MATERIAL FOR THIS TASK:
____

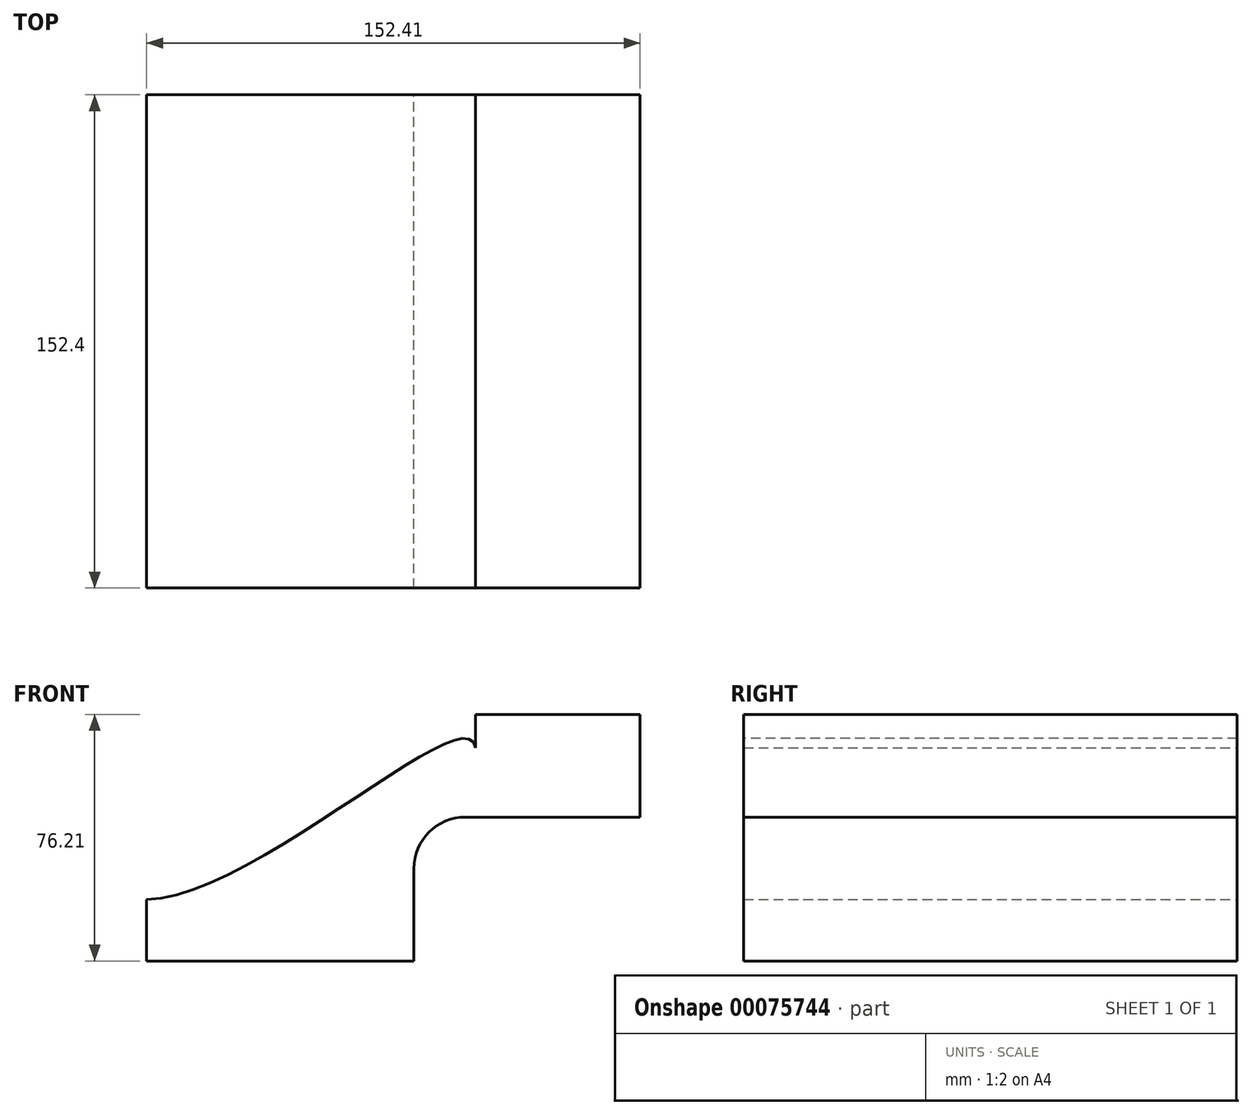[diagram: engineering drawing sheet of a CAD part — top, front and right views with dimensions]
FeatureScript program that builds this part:
annotation { "Feature Type Name" : "Feature", "Feature Type Description" : "" }
export const myFeature = defineFeature(function(context is Context, id is Id, definition is map)
    precondition{}
    {
        {
            var Q0;
            Q0=qCreatedBy(makeId("Front.planeOp"),FACE);
            var sketch = newSketch(context, id + "F0", { "sketchPlane" : qUnion([Q0])});
            skLineSegment(sketch, "E0.bottom", {"start": v(-41.27, -9.53) * mm, "end": v(41.28, -9.53) * mm});
            skLineSegment(sketch, "E0.top", {"start": v(-41.28, 9.53) * mm, "end": v(41.28, 9.53) * mm});
            skLineSegment(sketch, "E0.left", {"start": v(-41.28, -9.53) * mm, "end": v(-41.28, 9.52) * mm});
            skLineSegment(sketch, "E0.right", {"start": v(41.28, -9.53) * mm, "end": v(41.28, 9.52) * mm});
            skPoint(sketch, "E0.middle", {"position": v(0, 0) * mm});
            skLineSegment(sketch, "E1.bottom", {"start": v(111.13, 34.92) * mm, "end": v(60.33, 34.92) * mm});
            skLineSegment(sketch, "E1.top", {"start": v(111.13, 66.68) * mm, "end": v(60.33, 66.67) * mm});
            skLineSegment(sketch, "E1.left", {"start": v(111.13, 34.92) * mm, "end": v(111.13, 66.67) * mm});
            skLineSegment(sketch, "E1.right", {"start": v(60.33, 34.92) * mm, "end": v(60.33, 66.68) * mm});
            skPoint(sketch, "E1.middle", {"position": v(85.73, 50.8) * mm});
            skLineSegment(sketch, "E2", {"start": v(41.28, 9.52) * mm, "end": v(41.28, 19.05) * mm});
            skArc(sketch, "E3", {"start": v(41.28, 19.05) * mm, "mid": v(45.92, 30.28) * mm, "end": v(57.15, 34.93) * mm});
            skLineSegment(sketch, "E4", {"start": v(57.15, 34.92) * mm, "end": v(73.24, 34.92) * mm});
            skLineSegment(sketch, "E5.0", {"start": v(57.15, 53.97) * mm, "end": v(73.24, 53.97) * mm});
            skArc(sketch, "E5.1", {"start": v(22.23, 19.05) * mm, "mid": v(32.45, 43.75) * mm, "end": v(57.15, 53.98) * mm});
            skLineSegment(sketch, "E5.2", {"start": v(22.23, 9.52) * mm, "end": v(22.23, 19.05) * mm});
            skFitSpline(sketch, "E6", {"points": [v(-41.28, 9.52) * mm, v(60.33, 53.97) * mm], "startDerivative": vector(101.83, 0) * mm, "endDerivative": vector(-8.17, -73.53) * mm});
            skSolve(sketch);
        }
        {
            var Q0;
            Q0 = qSketchRegion(id + "F0", true);
            extrude(context, id + "F1", {"entities" : qUnion([Q0]), "depth" : 127 * mm});
        }
        {
            var Q0;
            Q0=makeQuery(id+"F1.opExtrude","CAP_FACE",FACE,{"disambiguationData":[OSD([sQuery(id+"F0.wireOp",EDGE,"E0.bottom"),sQuery(id+"F0.wireOp",EDGE,"E0.left"),sQuery(id+"F0.wireOp",EDGE,"E0.right"),sQuery(id+"F0.wireOp",EDGE,"E1.bottom"),sQuery(id+"F0.wireOp",EDGE,"E1.top"),sQuery(id+"F0.wireOp",EDGE,"E1.left"),sQuery(id+"F0.wireOp",EDGE,"E1.right"),sQuery(id+"F0.wireOp",EDGE,"E2"),sQuery(id+"F0.wireOp",EDGE,"E3"),sQuery(id+"F0.wireOp",EDGE,"E4"),sQuery(id+"F0.wireOp",EDGE,"E6")])],"isStart":false});
            var Q1;
            Q1=makeQuery(id+"F1.opExtrude","CAP_FACE",FACE,{"disambiguationData":[OSD([sQuery(id+"F0.wireOp",EDGE,"E0.bottom"),sQuery(id+"F0.wireOp",EDGE,"E0.left"),sQuery(id+"F0.wireOp",EDGE,"E0.right"),sQuery(id+"F0.wireOp",EDGE,"E1.bottom"),sQuery(id+"F0.wireOp",EDGE,"E1.top"),sQuery(id+"F0.wireOp",EDGE,"E1.left"),sQuery(id+"F0.wireOp",EDGE,"E1.right"),sQuery(id+"F0.wireOp",EDGE,"E2"),sQuery(id+"F0.wireOp",EDGE,"E3"),sQuery(id+"F0.wireOp",EDGE,"E4"),sQuery(id+"F0.wireOp",EDGE,"E6")])],"isStart":false});
            extrude(context, id + "F2", {"entities" : qUnion([Q0, Q1]), "operationType" : NewBodyOperationType.ADD, "depth" : 25.4 * mm});
        }
    });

____

WHAT YOU WILL DO: Turn the records above, from their start up to and including the line that contains "v(60.33, 66.68) *", into a JSON list of strings with one string per line, leaving out blank lines and the pictures.

ANSWER FOR THE TASK:
[
  "[diagram: engineering drawing sheet of a CAD part — top, front and right views with dimensions]",
  "FeatureScript program that builds this part:",
  "annotation { \"Feature Type Name\" : \"Feature\", \"Feature Type Description\" : \"\" }",
  "export const myFeature = defineFeature(function(context is Context, id is Id, definition is map)",
  "    precondition{}",
  "    {",
  "        {",
  "            var Q0;",
  "            Q0=qCreatedBy(makeId(\"Front.planeOp\"),FACE);",
  "            var sketch = newSketch(context, id + \"F0\", { \"sketchPlane\" : qUnion([Q0])});",
  "            skLineSegment(sketch, \"E0.bottom\", {\"start\": v(-41.27, -9.53) * mm, \"end\": v(41.28, -9.53) * mm});",
  "            skLineSegment(sketch, \"E0.top\", {\"start\": v(-41.28, 9.53) * mm, \"end\": v(41.28, 9.53) * mm});",
  "            skLineSegment(sketch, \"E0.left\", {\"start\": v(-41.28, -9.53) * mm, \"end\": v(-41.28, 9.52) * mm});",
  "            skLineSegment(sketch, \"E0.right\", {\"start\": v(41.28, -9.53) * mm, \"end\": v(41.28, 9.52) * mm});",
  "            skPoint(sketch, \"E0.middle\", {\"position\": v(0, 0) * mm});",
  "            skLineSegment(sketch, \"E1.bottom\", {\"start\": v(111.13, 34.92) * mm, \"end\": v(60.33, 34.92) * mm});",
  "            skLineSegment(sketch, \"E1.top\", {\"start\": v(111.13, 66.68) * mm, \"end\": v(60.33, 66.67) * mm});",
  "            skLineSegment(sketch, \"E1.left\", {\"start\": v(111.13, 34.92) * mm, \"end\": v(111.13, 66.67) * mm});",
  "            skLineSegment(sketch, \"E1.right\", {\"start\": v(60.33, 34.92) * mm, \"end\": v(60.33, 66.68) * mm});"
]